With the oncoming coronavirus, we decided to enable two different methods of accessing the platform. We needed to get agents who are not traditional contact center employees working remotely. The thousand agents I previously mentioned needed a lightweight ability to make calls on their cell phones. The queue for home networks wasn’t working well. They needed a simpler way to be able to record calls because they are in a regulated industry. The company needed to send these recordings to the quality management team.  They were not able to do that with cloud PBX options as they could not be sure the remote agents would record every call.

We created a completely phone-based interface.  Remote agents called into a control number, entered their employee numbers and were logged into the system. They were then able to make and take calls with no interface required. The admin system configures everything normally in the platform and the agents have a simplified experience. You can open it as a mobile browser and run it there. Most home networks are not equipped to handle the traffic. Because we’re able to set the end point to ring someone’s cell phone or home phone, an agent can work from a hard phone in their house.

ThrioRemote functions without the need for a standard user interface. It delivers the power of an integrated voice and digital platform on the devices the users are already familiar with.  Call flows and routing rules still occur.  The user simply picks up their phone. The system handles all the routing, queuing, IVR interactions… with 100% recording invisibly in the background. 

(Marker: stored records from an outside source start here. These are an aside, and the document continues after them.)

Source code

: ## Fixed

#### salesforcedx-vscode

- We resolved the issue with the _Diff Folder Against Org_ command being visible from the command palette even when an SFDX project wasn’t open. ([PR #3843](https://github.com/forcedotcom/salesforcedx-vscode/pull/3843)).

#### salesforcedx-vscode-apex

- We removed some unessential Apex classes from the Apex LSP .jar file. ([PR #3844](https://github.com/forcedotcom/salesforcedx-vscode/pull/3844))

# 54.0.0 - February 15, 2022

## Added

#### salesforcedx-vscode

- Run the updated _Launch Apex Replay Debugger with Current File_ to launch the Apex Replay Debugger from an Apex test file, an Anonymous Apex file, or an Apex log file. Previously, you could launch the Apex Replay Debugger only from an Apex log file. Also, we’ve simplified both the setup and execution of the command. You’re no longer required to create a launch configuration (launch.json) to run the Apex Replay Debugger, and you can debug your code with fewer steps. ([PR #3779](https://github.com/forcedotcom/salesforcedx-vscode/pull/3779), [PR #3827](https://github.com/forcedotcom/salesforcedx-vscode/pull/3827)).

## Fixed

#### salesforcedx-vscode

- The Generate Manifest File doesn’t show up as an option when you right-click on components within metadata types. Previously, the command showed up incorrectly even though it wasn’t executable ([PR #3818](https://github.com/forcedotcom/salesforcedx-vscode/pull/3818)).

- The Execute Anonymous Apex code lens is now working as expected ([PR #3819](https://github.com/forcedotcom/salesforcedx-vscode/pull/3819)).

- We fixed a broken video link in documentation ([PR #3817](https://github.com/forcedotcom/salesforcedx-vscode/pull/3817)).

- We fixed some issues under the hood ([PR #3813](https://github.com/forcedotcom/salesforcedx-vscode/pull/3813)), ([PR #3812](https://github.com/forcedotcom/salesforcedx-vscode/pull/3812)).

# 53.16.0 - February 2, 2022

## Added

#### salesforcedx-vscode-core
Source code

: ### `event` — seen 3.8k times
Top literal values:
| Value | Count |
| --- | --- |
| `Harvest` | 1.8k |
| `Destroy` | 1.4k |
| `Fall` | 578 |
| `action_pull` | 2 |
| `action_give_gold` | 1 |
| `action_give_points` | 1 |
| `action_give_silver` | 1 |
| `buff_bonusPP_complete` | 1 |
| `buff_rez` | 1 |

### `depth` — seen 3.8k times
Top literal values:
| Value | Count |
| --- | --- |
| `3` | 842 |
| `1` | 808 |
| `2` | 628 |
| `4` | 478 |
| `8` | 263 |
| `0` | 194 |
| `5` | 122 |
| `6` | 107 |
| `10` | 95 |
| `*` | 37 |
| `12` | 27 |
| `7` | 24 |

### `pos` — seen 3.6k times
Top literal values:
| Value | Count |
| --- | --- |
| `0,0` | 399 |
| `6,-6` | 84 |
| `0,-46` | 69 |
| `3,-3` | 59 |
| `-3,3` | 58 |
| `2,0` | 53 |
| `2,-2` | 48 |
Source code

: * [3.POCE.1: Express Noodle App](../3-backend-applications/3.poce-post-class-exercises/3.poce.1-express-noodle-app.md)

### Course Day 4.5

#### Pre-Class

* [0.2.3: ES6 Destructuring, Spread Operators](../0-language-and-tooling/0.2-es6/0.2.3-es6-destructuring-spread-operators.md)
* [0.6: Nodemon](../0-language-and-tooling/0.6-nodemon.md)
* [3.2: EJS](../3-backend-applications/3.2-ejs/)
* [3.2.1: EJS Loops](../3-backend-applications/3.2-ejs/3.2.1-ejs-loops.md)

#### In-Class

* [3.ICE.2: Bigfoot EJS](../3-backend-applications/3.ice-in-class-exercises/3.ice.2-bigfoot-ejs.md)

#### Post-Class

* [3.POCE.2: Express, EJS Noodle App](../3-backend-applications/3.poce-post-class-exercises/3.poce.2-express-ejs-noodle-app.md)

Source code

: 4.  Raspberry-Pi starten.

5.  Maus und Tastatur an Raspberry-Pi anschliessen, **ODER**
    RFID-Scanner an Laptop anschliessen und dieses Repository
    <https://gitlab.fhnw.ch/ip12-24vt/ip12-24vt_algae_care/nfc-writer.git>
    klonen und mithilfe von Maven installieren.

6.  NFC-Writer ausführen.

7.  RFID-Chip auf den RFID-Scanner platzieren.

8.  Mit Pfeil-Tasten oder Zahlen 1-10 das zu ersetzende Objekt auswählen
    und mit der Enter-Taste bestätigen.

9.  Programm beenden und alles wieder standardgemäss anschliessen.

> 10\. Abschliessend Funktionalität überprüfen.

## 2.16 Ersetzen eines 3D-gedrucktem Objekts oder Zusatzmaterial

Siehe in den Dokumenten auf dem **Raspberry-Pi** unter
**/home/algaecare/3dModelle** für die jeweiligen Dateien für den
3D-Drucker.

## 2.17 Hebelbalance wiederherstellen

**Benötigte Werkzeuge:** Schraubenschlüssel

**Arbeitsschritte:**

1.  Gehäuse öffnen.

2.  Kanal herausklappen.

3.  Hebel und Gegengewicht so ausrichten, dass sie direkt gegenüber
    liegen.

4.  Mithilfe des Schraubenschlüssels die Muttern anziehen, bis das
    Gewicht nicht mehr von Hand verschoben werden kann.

Users can be running with ThrioRemote’s no-UI agent experience with little to no training required. Software doesn’t have to be installed, there’s nothing needed to be done in a browser. The customer is still calling into the same number because we can forward calls to the system. With the agent working from a completely different phone system, we’re able to push data into diverse third party systems and send recordings to an FTP location for quality measurement. 

The solution provides a stable option in case of internet connectivity issues. Additionally, ThrioRemote can reduce the demand on IT teams during these transitions, as they do not need to secure PCs en masse before initiating remote work. While ThrioRemote adds the option of a no-UI user experience, enterprises can still elect to employ the full Thrio user interface with some, or even all, of their distributed workforce.